By most measures, Canada’s retirement-income support system is an outstanding success.
The poverty rate for Canadian seniors, with just 4.4 per cent living below half the median income, is among the lowest in the world. The Canada Pension Plan, once careering toward insolvency, is now on a sounder footing.
Millions of Canadians contribute to their Registered Retirement Savings Plans every year, with a view to replacing more of their income than the 25 per cent covered by the CPP. There is no evidence of a generalized pension “crisis.”
There is, however, a pension problem. With the proportion of the population in retirement projected to double in coming decades, traditional “pay as you go” and defined-benefit pension models look increasingly unsustainable.
More of the burden will have to be borne by pre-funding, that is, out of beneficiaries’ own savings. Yet that message has yet to hit home to many Canadians, who continue to put aside less than the amount needed to maintain a standard of living in retirement comparable to that which they enjoyed in their working lives.
What to do? For many pension experts and a number of the provinces, the answer is to expand the CPP, increasing the replacement ratio to 35 per cent or even 50 per cent of income, perhaps financed by an increase in maximum pensionable earnings. At this week’s meeting, federal Finance Minister Jim Flaherty came under pressure from his provincial counterparts to sign off on CPP expansion; as expected, Flaherty demurred, citing a lack of consensus and the uncertain state of the economy. He’s right to be cautious, and not only because of the economy.
Certainly there can be no question of raising CPP benefits without an offsetting increase in premiums. Spending on baby boomers is projected to be enough of a burden on future generations without enriching benefits still further.
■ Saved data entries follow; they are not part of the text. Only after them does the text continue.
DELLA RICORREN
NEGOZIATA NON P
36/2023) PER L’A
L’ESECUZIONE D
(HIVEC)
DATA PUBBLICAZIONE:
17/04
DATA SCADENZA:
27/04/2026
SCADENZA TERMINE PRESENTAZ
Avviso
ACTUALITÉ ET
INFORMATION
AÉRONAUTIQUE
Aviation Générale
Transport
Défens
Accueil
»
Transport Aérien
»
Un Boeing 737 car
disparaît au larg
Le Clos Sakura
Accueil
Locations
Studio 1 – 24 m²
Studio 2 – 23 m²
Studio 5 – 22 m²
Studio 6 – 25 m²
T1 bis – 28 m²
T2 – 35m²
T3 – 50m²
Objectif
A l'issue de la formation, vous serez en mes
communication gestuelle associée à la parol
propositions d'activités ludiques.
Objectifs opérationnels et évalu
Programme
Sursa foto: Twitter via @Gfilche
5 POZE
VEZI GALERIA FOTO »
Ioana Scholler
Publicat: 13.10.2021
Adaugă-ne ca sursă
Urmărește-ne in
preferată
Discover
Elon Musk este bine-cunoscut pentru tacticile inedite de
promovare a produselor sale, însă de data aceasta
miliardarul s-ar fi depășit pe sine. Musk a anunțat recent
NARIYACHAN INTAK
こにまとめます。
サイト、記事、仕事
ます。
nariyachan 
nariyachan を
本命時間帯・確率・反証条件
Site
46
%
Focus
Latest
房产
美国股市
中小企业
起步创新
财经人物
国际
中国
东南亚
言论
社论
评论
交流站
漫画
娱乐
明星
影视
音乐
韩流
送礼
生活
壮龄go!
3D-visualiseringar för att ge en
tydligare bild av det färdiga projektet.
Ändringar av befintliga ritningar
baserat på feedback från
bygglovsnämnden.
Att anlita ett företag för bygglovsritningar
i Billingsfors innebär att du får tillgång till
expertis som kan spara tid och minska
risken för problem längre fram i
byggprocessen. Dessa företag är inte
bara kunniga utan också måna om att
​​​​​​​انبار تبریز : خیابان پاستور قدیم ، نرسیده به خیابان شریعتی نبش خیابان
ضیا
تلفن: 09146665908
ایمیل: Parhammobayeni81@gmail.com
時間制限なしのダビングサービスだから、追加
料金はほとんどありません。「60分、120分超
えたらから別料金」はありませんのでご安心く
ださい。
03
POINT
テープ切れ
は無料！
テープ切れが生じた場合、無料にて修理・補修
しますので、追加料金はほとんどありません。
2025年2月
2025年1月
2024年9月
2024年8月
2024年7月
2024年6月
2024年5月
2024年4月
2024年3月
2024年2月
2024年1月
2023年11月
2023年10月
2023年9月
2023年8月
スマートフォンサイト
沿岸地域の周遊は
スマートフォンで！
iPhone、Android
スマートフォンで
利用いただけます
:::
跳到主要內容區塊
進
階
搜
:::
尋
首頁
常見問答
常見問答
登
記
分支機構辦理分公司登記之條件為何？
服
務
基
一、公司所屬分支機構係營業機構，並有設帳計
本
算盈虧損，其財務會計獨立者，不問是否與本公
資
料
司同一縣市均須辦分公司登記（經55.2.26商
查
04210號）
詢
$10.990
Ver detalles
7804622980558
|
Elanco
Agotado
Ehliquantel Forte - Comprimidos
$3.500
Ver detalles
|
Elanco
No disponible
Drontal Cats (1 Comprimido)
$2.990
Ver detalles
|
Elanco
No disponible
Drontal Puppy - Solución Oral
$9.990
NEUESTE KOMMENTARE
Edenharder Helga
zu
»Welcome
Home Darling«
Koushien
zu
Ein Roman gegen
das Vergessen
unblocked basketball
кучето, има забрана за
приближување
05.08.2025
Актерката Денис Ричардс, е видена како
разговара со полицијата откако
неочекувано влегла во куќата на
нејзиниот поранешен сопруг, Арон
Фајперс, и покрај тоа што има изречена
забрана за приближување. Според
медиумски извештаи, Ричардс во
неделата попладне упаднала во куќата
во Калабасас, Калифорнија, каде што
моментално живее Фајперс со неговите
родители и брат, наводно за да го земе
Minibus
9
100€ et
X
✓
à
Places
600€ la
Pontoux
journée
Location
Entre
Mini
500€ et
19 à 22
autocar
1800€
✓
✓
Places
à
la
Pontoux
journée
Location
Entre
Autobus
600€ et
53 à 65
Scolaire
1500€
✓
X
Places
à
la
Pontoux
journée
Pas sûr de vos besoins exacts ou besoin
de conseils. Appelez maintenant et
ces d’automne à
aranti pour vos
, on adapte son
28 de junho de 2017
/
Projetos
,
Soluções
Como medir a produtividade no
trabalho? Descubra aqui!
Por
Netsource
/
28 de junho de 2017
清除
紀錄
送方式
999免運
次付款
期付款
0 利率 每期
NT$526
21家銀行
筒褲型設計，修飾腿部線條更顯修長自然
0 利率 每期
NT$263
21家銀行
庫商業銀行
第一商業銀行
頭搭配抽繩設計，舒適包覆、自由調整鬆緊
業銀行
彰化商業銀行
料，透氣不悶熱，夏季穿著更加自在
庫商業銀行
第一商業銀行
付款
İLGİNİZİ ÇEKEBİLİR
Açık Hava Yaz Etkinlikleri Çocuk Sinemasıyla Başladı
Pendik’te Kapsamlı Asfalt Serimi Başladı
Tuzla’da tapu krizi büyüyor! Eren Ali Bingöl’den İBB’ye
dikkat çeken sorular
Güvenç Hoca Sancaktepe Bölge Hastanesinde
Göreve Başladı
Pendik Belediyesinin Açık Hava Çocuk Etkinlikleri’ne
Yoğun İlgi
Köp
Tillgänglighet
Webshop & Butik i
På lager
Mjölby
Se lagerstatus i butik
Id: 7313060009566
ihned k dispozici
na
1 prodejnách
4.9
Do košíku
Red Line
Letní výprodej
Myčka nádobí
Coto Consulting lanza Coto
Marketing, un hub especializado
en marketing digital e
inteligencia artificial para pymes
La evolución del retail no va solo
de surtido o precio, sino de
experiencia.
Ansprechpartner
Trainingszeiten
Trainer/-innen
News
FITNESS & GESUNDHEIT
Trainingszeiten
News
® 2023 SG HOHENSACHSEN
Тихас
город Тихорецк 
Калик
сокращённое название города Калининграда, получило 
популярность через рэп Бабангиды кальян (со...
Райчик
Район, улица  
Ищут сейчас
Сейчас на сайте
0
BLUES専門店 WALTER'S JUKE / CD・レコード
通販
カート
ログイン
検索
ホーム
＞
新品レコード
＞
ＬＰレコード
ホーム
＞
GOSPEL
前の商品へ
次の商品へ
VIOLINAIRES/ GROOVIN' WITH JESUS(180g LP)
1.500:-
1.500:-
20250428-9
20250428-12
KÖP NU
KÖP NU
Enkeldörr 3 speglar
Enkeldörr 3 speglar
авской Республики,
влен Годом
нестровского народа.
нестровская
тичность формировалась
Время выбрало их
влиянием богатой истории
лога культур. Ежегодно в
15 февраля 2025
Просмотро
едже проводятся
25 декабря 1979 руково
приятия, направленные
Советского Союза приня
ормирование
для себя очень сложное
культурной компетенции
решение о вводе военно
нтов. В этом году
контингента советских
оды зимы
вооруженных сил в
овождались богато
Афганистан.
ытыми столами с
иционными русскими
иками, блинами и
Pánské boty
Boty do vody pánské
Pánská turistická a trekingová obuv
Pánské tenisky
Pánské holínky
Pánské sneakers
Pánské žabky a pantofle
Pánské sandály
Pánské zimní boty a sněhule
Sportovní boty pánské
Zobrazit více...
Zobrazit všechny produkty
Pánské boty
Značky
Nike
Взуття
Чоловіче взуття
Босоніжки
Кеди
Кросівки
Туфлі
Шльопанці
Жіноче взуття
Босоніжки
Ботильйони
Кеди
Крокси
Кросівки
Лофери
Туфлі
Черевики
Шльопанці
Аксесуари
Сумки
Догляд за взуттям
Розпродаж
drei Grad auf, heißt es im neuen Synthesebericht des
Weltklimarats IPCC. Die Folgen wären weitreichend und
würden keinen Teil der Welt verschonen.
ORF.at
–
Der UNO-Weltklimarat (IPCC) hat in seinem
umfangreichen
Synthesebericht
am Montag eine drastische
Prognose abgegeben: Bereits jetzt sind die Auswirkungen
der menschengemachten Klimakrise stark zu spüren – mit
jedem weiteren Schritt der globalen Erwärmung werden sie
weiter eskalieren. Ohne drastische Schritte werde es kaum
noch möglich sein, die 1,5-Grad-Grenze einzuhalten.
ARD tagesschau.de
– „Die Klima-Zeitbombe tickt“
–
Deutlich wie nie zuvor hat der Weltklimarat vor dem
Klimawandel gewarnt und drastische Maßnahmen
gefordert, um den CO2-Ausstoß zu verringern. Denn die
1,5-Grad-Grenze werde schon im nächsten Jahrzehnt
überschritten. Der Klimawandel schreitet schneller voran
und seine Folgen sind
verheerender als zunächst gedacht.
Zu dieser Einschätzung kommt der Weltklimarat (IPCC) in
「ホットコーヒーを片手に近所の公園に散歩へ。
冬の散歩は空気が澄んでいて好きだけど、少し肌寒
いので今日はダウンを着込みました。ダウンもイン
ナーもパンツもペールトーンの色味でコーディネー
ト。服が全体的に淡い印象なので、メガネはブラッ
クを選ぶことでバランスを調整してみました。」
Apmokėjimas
At the same time, the size of the CPP Investment Fund, now at $170 billion, presents its own difficulties. Not only are there risks associated with putting so many eggs in one basket, as the Quebec Pension Plan’s beneficiaries discovered in the wake of the asset-backed commercial paper debacle, but the CPP Investment Board has been taking an increasingly aggressive, hands-on style to managing its assets.
When first liberated from its original mandate of lending to provincial governments (at below-market interest rates), the fund was required to pursue a passive investing strategy, i.e., buying the index. It has since shaken off that constraint, to the point that it now has its own representatives sitting on boards.
Is this really in the best interests of pensioners? History teaches that where such large pools of capital are placed within reach of politicians, the temptation often proves overwhelming to tap it for some purpose or other.
Supporters of CPP expansion make two good points. First, to get people to save at the level required, you probably have to force them to do it.
RRSPs may ensure that anyone who wants to save is not discouraged by the income tax from doing so, but you still run into a free-rider problem in the long run. Those who spend all their income while they’re younger are simply not going to be denied a pension when they retire.
Second, much of what people invest on their own is wasted.
The willingness of investors to shell out two per cent and three per cent of their assets to mutual-fund managers who, year in, year out, underperform the index is one of the great challenges to the concept of rational economic man.
But the CPP is no paragon of efficiency either. As its ambitions have grown, so have its expenses: At some $440 million a year, they are roughly triple what they were only four years ago. Throwing everyone together into one big fund, moreover, means everyone is effectively exposed to the same portfolio risk, regardless of age or risk tolerance.
Yet the pressure to “do something” about pensions will remain. If Flaherty is to hold out against CPP expansion in the long run, he’ll need an alternative. Here’s one: Suppose an additional levy were tacked onto CPP premiums. Only instead of going into the regular CPP pot, the funds would accumulate in the contributor’s own personal fund — like an RRSP, only compulsory.
To avoid wasting money on management fees, funds would be invested strictly passively (i.e., buying the indexes), with the particular asset mix varying as the investor aged: more stocks when younger, more bonds when older.
Any increase in benefits would thus have to be fully funded; at the same time, since legal title to the funds would rest with the contributor, there would be no way politicians could raid the kitty.
On its own, this would be vastly preferable to CPP expansion. If we liked the results, we might even think of going further.
Over time, one could imagine migrating more and more of the regular CPP over to these mandatory personal accounts, allowing the CPP fund to be slowly wound down. Rather than simply expanding the CPP, the challenge of population aging presents an opportunity to reform it.